With the economy driven by its high rates of reinvestment, this crash hit particularly hard. Investments were increasingly directed out of the country, and manufacturing firms lost some degree of their technological edge. As Japanese products became less competitive overseas, the low consumption rate began to bear on the economy, causing a deflationary spiral. The Japanese Central Bank set interest rates at approximately absolute zero. When that failed to stop deflation some economists, such as Paul Krugman, and some Japanese politicians, spoke of deliberately causing hyperinflation[1]. To this day, 2008, the Japanese Central Bank has the lowest interest rates in the developed world.

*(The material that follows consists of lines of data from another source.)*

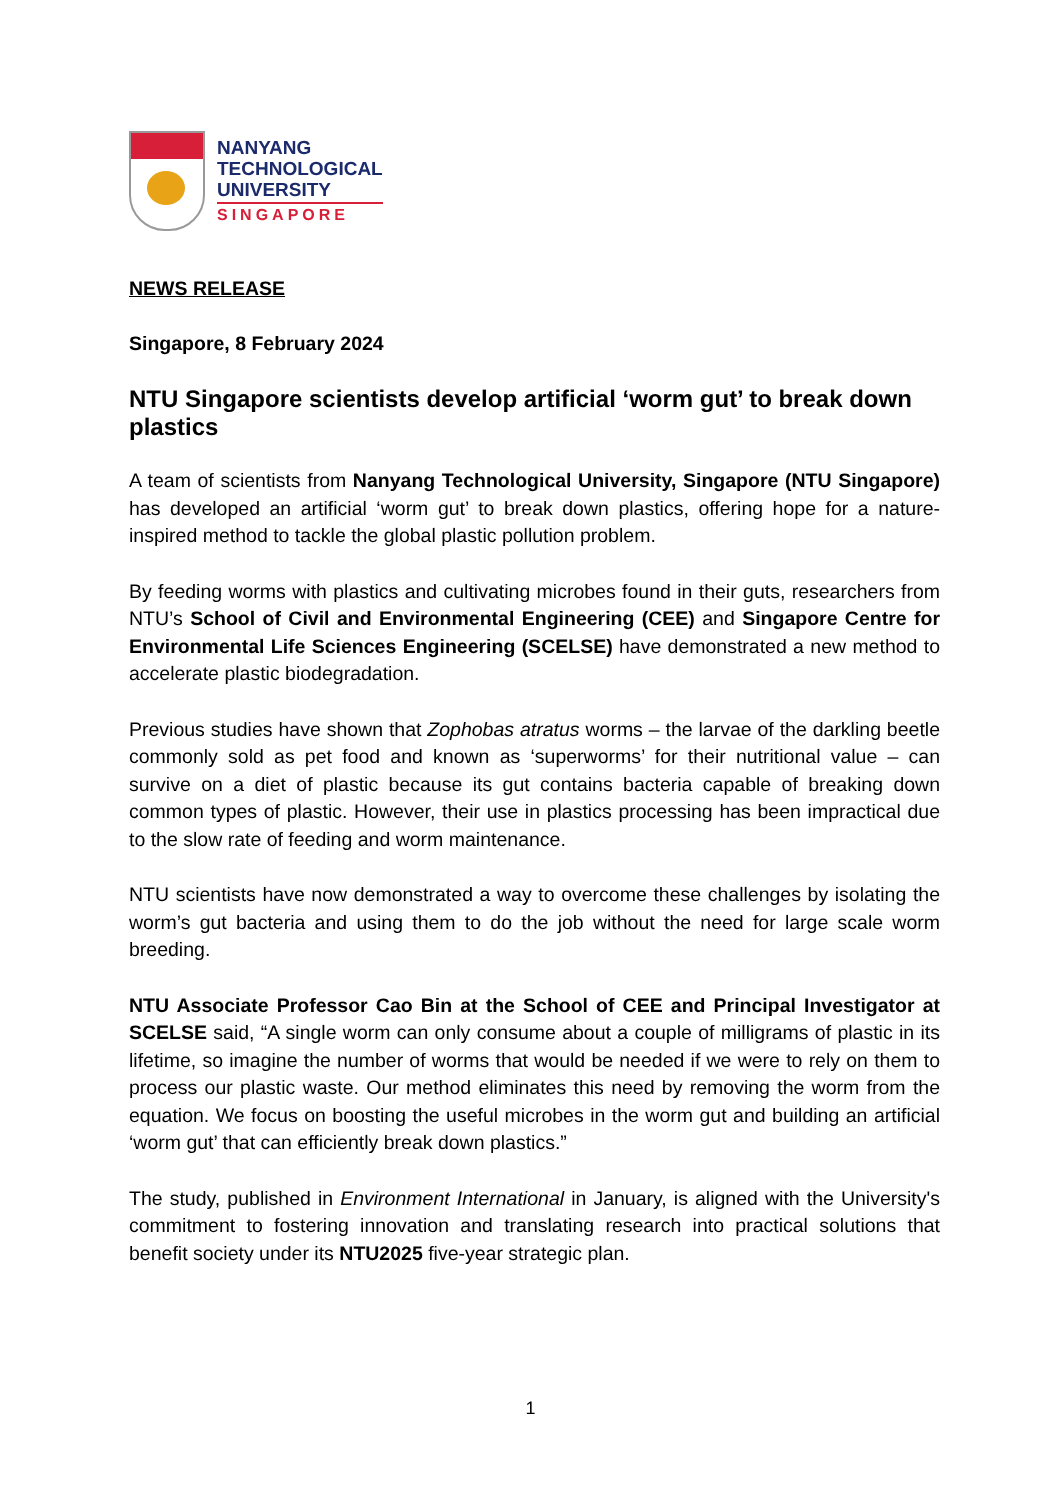NANYANG
TECHNOLOGICAL
UNIVERSITY
SINGAPORE
NEWS RELEASE
Singapore, 8 February 2024
NTU Singapore scientists develop artificial ‘worm gut’ to break down plastics
A team of scientists from Nanyang Technological University, Singapore (NTU Singapore) has developed an artificial ‘worm gut’ to break down plastics, offering hope for a nature-inspired method to tackle the global plastic pollution problem.
By feeding worms with plastics and cultivating microbes found in their guts, researchers from NTU’s School of Civil and Environmental Engineering (CEE) and Singapore Centre for Environmental Life Sciences Engineering (SCELSE) have demonstrated a new method to accelerate plastic biodegradation.
Previous studies have shown that Zophobas atratus worms – the larvae of the darkling beetle commonly sold as pet food and known as ‘superworms’ for their nutritional value – can survive on a diet of plastic because its gut contains bacteria capable of breaking down common types of plastic. However, their use in plastics processing has been impractical due to the slow rate of feeding and worm maintenance.
NTU scientists have now demonstrated a way to overcome these challenges by isolating the worm’s gut bacteria and using them to do the job without the need for large scale worm breeding.
NTU Associate Professor Cao Bin at the School of CEE and Principal Investigator at SCELSE said, “A single worm can only consume about a couple of milligrams of plastic in its lifetime, so imagine the number of worms that would be needed if we were to rely on them to process our plastic waste. Our method eliminates this need by removing the worm from the equation. We focus on boosting the useful microbes in the worm gut and building an artificial ‘worm gut’ that can efficiently break down plastics.”
The study, published in Environment International in January, is aligned with the University's commitment to fostering innovation and translating research into practical solutions that benefit society under its NTU2025 five-year strategic plan.
1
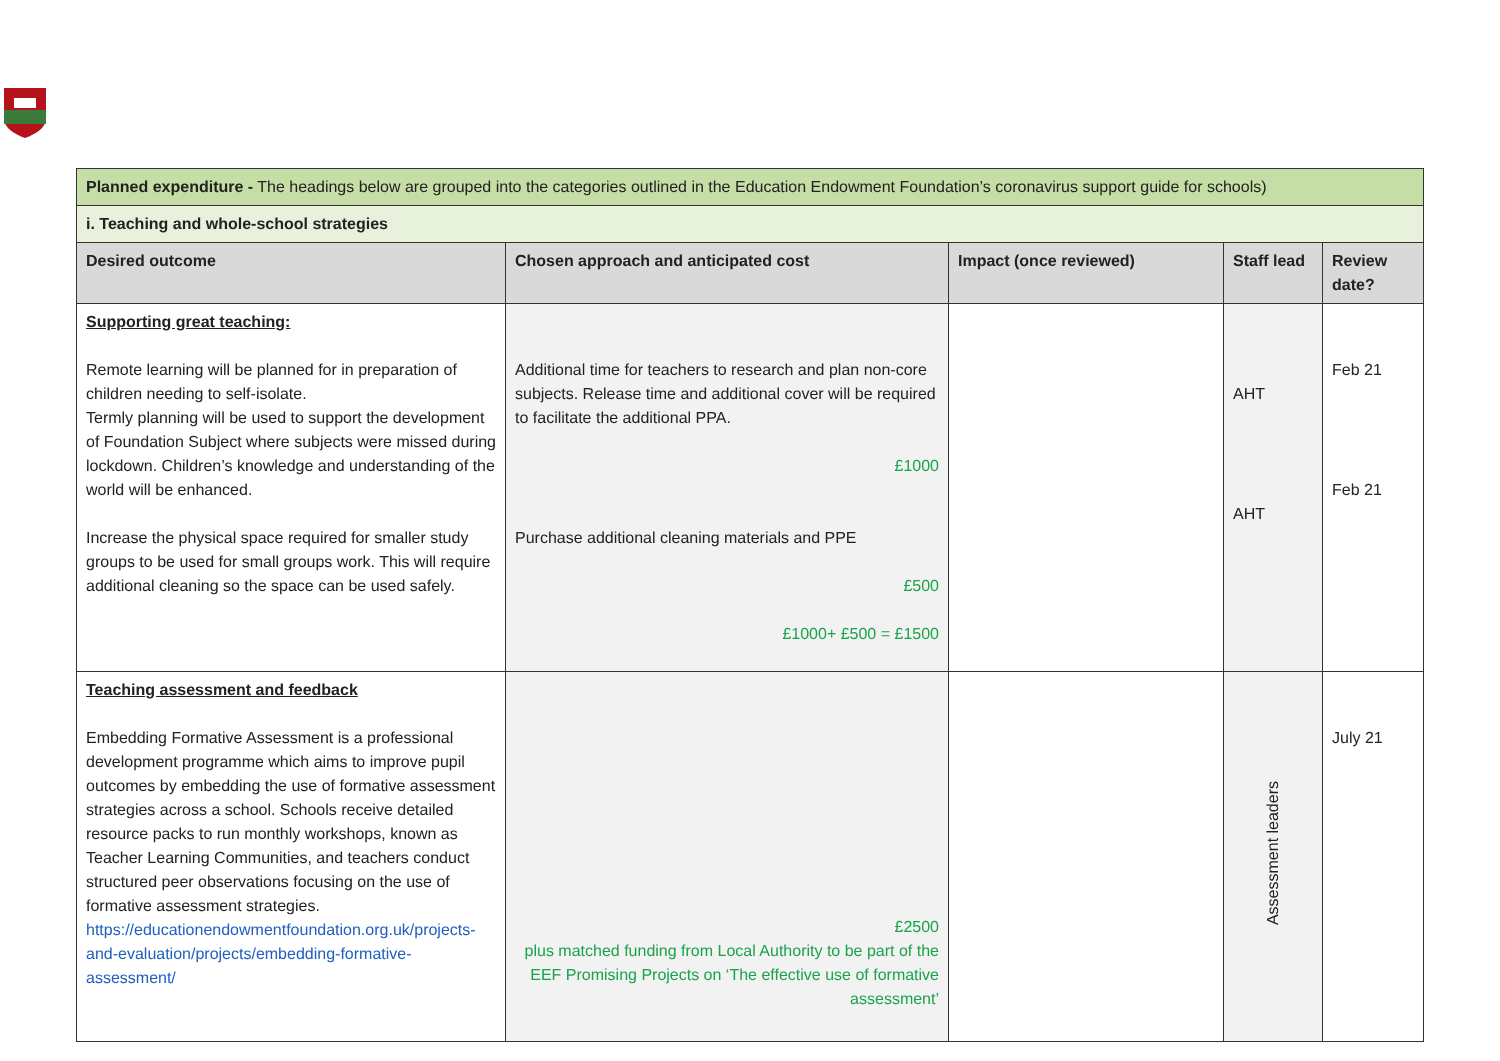| Planned expenditure - The headings below are grouped into the categories outlined in the Education Endowment Foundation’s coronavirus support guide for schools) | | | | |
| i. Teaching and whole-school strategies | | | | |
| Desired outcome | Chosen approach and anticipated cost | Impact (once reviewed) | Staff lead | Review date? |
| Supporting great teaching: Remote learning will be planned for in preparation of children needing to self-isolate. Termly planning will be used to support the development of Foundation Subject where subjects were missed during lockdown. Children’s knowledge and understanding of the world will be enhanced. Increase the physical space required for smaller study groups to be used for small groups work. This will require additional cleaning so the space can be used safely. | Additional time for teachers to research and plan non-core subjects. Release time and additional cover will be required to facilitate the additional PPA. £1000 Purchase additional cleaning materials and PPE £500 £1000+ £500 = £1500 | | AHT AHT | Feb 21 Feb 21 |
| Teaching assessment and feedback Embedding Formative Assessment is a professional development programme which aims to improve pupil outcomes by embedding the use of formative assessment strategies across a school. Schools receive detailed resource packs to run monthly workshops, known as Teacher Learning Communities, and teachers conduct structured peer observations focusing on the use of formative assessment strategies. https://educationendowmentfoundation.org.uk/projects-and-evaluation/projects/embedding-formative-assessment/ | £2500 plus matched funding from Local Authority to be part of the EEF Promising Projects on ‘The effective use of formative assessment’ | | Assessment leaders | July 21 |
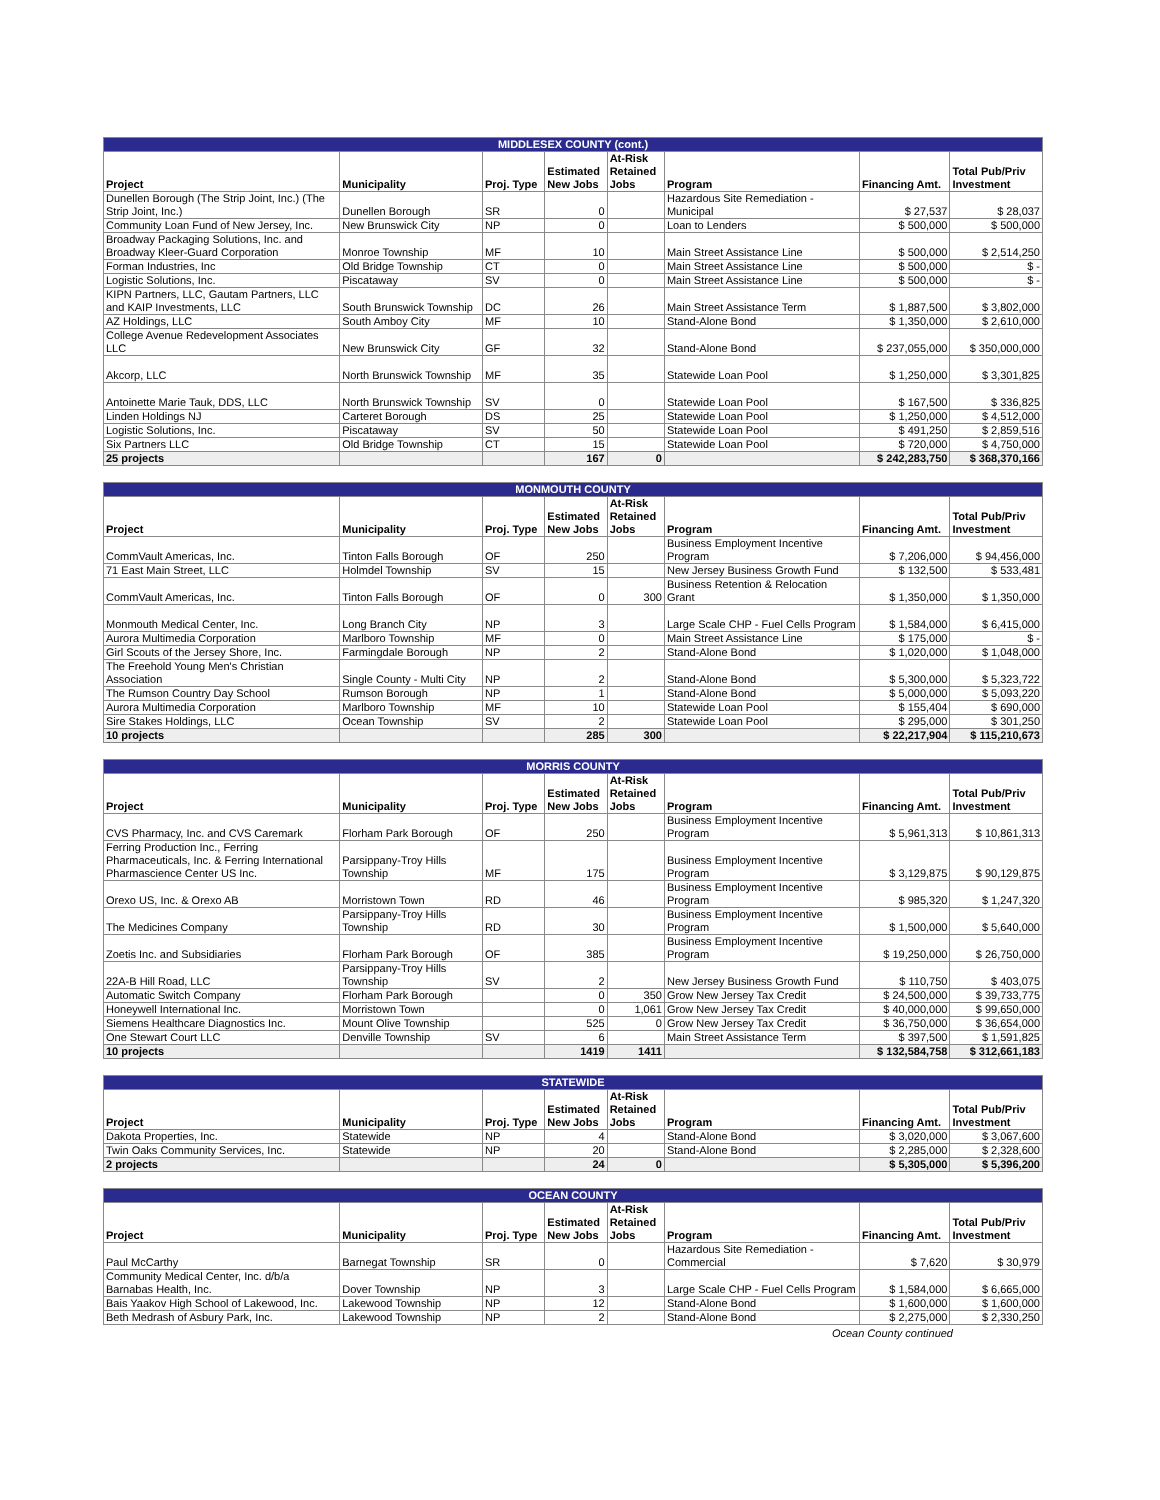| MIDDLESEX COUNTY (cont.) | | | | | | | |
| --- | --- | --- | --- | --- | --- | --- | --- |
| Project | Municipality | Proj. Type | Estimated New Jobs | At-Risk Retained Jobs | Program | Financing Amt. | Total Pub/Priv Investment |
| Dunellen Borough (The Strip Joint, Inc.) (The Strip Joint, Inc.) | Dunellen Borough | SR | 0 | | Hazardous Site Remediation - Municipal | $ 27,537 | $ 28,037 |
| Community Loan Fund of New Jersey, Inc. | New Brunswick City | NP | 0 | | Loan to Lenders | $ 500,000 | $ 500,000 |
| Broadway Packaging Solutions, Inc. and Broadway Kleer-Guard Corporation | Monroe Township | MF | 10 | | Main Street Assistance Line | $ 500,000 | $ 2,514,250 |
| Forman Industries, Inc | Old Bridge Township | CT | 0 | | Main Street Assistance Line | $ 500,000 | $ - |
| Logistic Solutions, Inc. | Piscataway | SV | 0 | | Main Street Assistance Line | $ 500,000 | $ - |
| KIPN Partners, LLC, Gautam Partners, LLC and KAIP Investments, LLC | South Brunswick Township | DC | 26 | | Main Street Assistance Term | $ 1,887,500 | $ 3,802,000 |
| AZ Holdings, LLC | South Amboy City | MF | 10 | | Stand-Alone Bond | $ 1,350,000 | $ 2,610,000 |
| College Avenue Redevelopment Associates LLC | New Brunswick City | GF | 32 | | Stand-Alone Bond | $ 237,055,000 | $ 350,000,000 |
| Akcorp, LLC | North Brunswick Township | MF | 35 | | Statewide Loan Pool | $ 1,250,000 | $ 3,301,825 |
| Antoinette Marie Tauk, DDS, LLC | North Brunswick Township | SV | 0 | | Statewide Loan Pool | $ 167,500 | $ 336,825 |
| Linden Holdings NJ | Carteret Borough | DS | 25 | | Statewide Loan Pool | $ 1,250,000 | $ 4,512,000 |
| Logistic Solutions, Inc. | Piscataway | SV | 50 | | Statewide Loan Pool | $ 491,250 | $ 2,859,516 |
| Six Partners LLC | Old Bridge Township | CT | 15 | | Statewide Loan Pool | $ 720,000 | $ 4,750,000 |
| 25 projects | | | 167 | 0 | | $ 242,283,750 | $ 368,370,166 |
| MONMOUTH COUNTY | | | | | | | |
| --- | --- | --- | --- | --- | --- | --- | --- |
| Project | Municipality | Proj. Type | Estimated New Jobs | At-Risk Retained Jobs | Program | Financing Amt. | Total Pub/Priv Investment |
| CommVault Americas, Inc. | Tinton Falls Borough | OF | 250 | | Business Employment Incentive Program | $ 7,206,000 | $ 94,456,000 |
| 71 East Main Street, LLC | Holmdel Township | SV | 15 | | New Jersey Business Growth Fund | $ 132,500 | $ 533,481 |
| CommVault Americas, Inc. | Tinton Falls Borough | OF | 0 | 300 | Business Retention & Relocation Grant | $ 1,350,000 | $ 1,350,000 |
| Monmouth Medical Center, Inc. | Long Branch City | NP | 3 | | Large Scale CHP - Fuel Cells Program | $ 1,584,000 | $ 6,415,000 |
| Aurora Multimedia Corporation | Marlboro Township | MF | 0 | | Main Street Assistance Line | $ 175,000 | $ - |
| Girl Scouts of the Jersey Shore, Inc. | Farmingdale Borough | NP | 2 | | Stand-Alone Bond | $ 1,020,000 | $ 1,048,000 |
| The Freehold Young Men's Christian Association | Single County - Multi City | NP | 2 | | Stand-Alone Bond | $ 5,300,000 | $ 5,323,722 |
| The Rumson Country Day School | Rumson Borough | NP | 1 | | Stand-Alone Bond | $ 5,000,000 | $ 5,093,220 |
| Aurora Multimedia Corporation | Marlboro Township | MF | 10 | | Statewide Loan Pool | $ 155,404 | $ 690,000 |
| Sire Stakes Holdings, LLC | Ocean Township | SV | 2 | | Statewide Loan Pool | $ 295,000 | $ 301,250 |
| 10 projects | | | 285 | 300 | | $ 22,217,904 | $ 115,210,673 |
| MORRIS COUNTY | | | | | | | |
| --- | --- | --- | --- | --- | --- | --- | --- |
| Project | Municipality | Proj. Type | Estimated New Jobs | At-Risk Retained Jobs | Program | Financing Amt. | Total Pub/Priv Investment |
| CVS Pharmacy, Inc. and CVS Caremark | Florham Park Borough | OF | 250 | | Business Employment Incentive Program | $ 5,961,313 | $ 10,861,313 |
| Ferring Production Inc., Ferring Pharmaceuticals, Inc. & Ferring International Pharmascience Center US Inc. | Parsippany-Troy Hills Township | MF | 175 | | Business Employment Incentive Program | $ 3,129,875 | $ 90,129,875 |
| Orexo US, Inc. & Orexo AB | Morristown Town | RD | 46 | | Business Employment Incentive Program | $ 985,320 | $ 1,247,320 |
| The Medicines Company | Parsippany-Troy Hills Township | RD | 30 | | Business Employment Incentive Program | $ 1,500,000 | $ 5,640,000 |
| Zoetis Inc. and Subsidiaries | Florham Park Borough | OF | 385 | | Business Employment Incentive Program | $ 19,250,000 | $ 26,750,000 |
| 22A-B Hill Road, LLC | Parsippany-Troy Hills Township | SV | 2 | | New Jersey Business Growth Fund | $ 110,750 | $ 403,075 |
| Automatic Switch Company | Florham Park Borough | | 0 | 350 | Grow New Jersey Tax Credit | $ 24,500,000 | $ 39,733,775 |
| Honeywell International Inc. | Morristown Town | | 0 | 1,061 | Grow New Jersey Tax Credit | $ 40,000,000 | $ 99,650,000 |
| Siemens Healthcare Diagnostics Inc. | Mount Olive Township | | 525 | 0 | Grow New Jersey Tax Credit | $ 36,750,000 | $ 36,654,000 |
| One Stewart Court LLC | Denville Township | SV | 6 | | Main Street Assistance Term | $ 397,500 | $ 1,591,825 |
| 10 projects | | | 1419 | 1411 | | $ 132,584,758 | $ 312,661,183 |
| STATEWIDE | | | | | | | |
| --- | --- | --- | --- | --- | --- | --- | --- |
| Project | Municipality | Proj. Type | Estimated New Jobs | At-Risk Retained Jobs | Program | Financing Amt. | Total Pub/Priv Investment |
| Dakota Properties, Inc. | Statewide | NP | 4 | | Stand-Alone Bond | $ 3,020,000 | $ 3,067,600 |
| Twin Oaks Community Services, Inc. | Statewide | NP | 20 | | Stand-Alone Bond | $ 2,285,000 | $ 2,328,600 |
| 2 projects | | | 24 | 0 | | $ 5,305,000 | $ 5,396,200 |
| OCEAN COUNTY | | | | | | | |
| --- | --- | --- | --- | --- | --- | --- | --- |
| Project | Municipality | Proj. Type | Estimated New Jobs | At-Risk Retained Jobs | Program | Financing Amt. | Total Pub/Priv Investment |
| Paul McCarthy | Barnegat Township | SR | 0 | | Hazardous Site Remediation - Commercial | $ 7,620 | $ 30,979 |
| Community Medical Center, Inc. d/b/a Barnabas Health, Inc. | Dover Township | NP | 3 | | Large Scale CHP - Fuel Cells Program | $ 1,584,000 | $ 6,665,000 |
| Bais Yaakov High School of Lakewood, Inc. | Lakewood Township | NP | 12 | | Stand-Alone Bond | $ 1,600,000 | $ 1,600,000 |
| Beth Medrash of Asbury Park, Inc. | Lakewood Township | NP | 2 | | Stand-Alone Bond | $ 2,275,000 | $ 2,330,250 |
Ocean County continued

The easily obtainable credit that had helped create and engorge the real estate bubble continued to be a problem for several years to come, and as late as 1997, banks were still making loans that had a low guarantee of being repaid. Loan Officers and Investment staff had a hard time finding anything to invest in that would return a profit. They would sometimes resort to depositing their block of investment cash, as ordinary deposits, in a competing bank, which would bring howls of complaint from that bank's Loan Officers and Investment staff. Meanwhile, the extremely low interest rate offered for deposits, such as 0.1%, meant that ordinary Japanese savers were just as inclined to put their money under their beds as they were to put it in savings accounts.[2] Correcting the credit problem became even more difficult as the government began to subsidize failing banks and businesses, creating many so-called "zombie businesses". Eventually a carry trade developed in which money was borrowed from Japan, invested for returns elsewhere and then the Japanese were paid back, with a nice profit for the trader.